The BSP announced over the weekend that although the Philippine itself was not qualified for ABF investments, it could benefit by investing in the Fund which would in turn invest the funds in markets that are qualified.
The ABF2, according to BSP Governor Rafael B. Buenaventura, will invest in domestic currency bonds issued by sovereign and quasi-sovereign issuers in EMEAP economies, except Australia, Japan and New Zealand.
Buenaventura said ABF2 would build on the successful launch of the first stage of the Asian Bond Fund (ABF1) in June 2003, which invested in dollar-denominated bonds issued by sovereign and quasi-sovereign issuers in the eight EMEAP markets.
EMEAP members investment in the ABF2 will be around $2 billion, an amount which Buenaventura said the EMEAP Group considered appropriate.
"The amount is neither too large that it would crowd out private sector investors nor too small that it could not benefit from economies of scale in terms of supporting the necessary infrastructure for the Fund," he said.
Buenaventura explained that the framework for ABF2 comprised the Pan-Asian Bond Index Fund (PAIF) and the eight Country Sub-Funds. Implementation of ABF2 is divided into two phases: Phase 1 investment will be confined to EMEAP central banks only, whereas in Phase 2 the eight Country Sub-Funds and the PAIF will be open to investment by other public and private sector investors.
Buenaventura said the portion of the Philippines in the PAIF and the Philippine Sub-Fund would be invested mostly in government securities. For phase 2, the Philippine Sub-Fund was intended to be listed either at the Philippine Stock Exchange (PSE) or at the soon-to-be launched Fixed Income Exchange (FIE).
"The listing of the Philippine Sub-Fund will facilitate price discovery and enhance the secondary trading of the fund," he said.
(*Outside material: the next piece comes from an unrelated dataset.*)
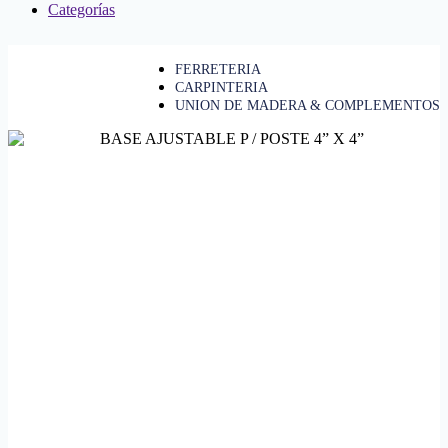
Categorías
FERRETERIA
CARPINTERIA
UNION DE MADERA & COMPLEMENTOS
Buenaventura said the launch of ABF2 marked a watershed in central banking cooperation to promote the development of the domestic and regional bond markets in Asia.
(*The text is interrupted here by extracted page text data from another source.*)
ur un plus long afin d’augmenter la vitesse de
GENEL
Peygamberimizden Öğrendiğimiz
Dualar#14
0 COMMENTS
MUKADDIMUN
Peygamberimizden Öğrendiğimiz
"The ABF2 will have a significant developmental impact on the Philippine domestic bond market," he said.
Buenaventura said the fund would be catalytic in the promotion of new products, the improvement of market infrastructure and minimization of regulatory hurdles.
"In the end, it will help broaden and deepen domestic and regional bond markets and hence contribute to more efficient financial intermediation in the longer term," he pointed out.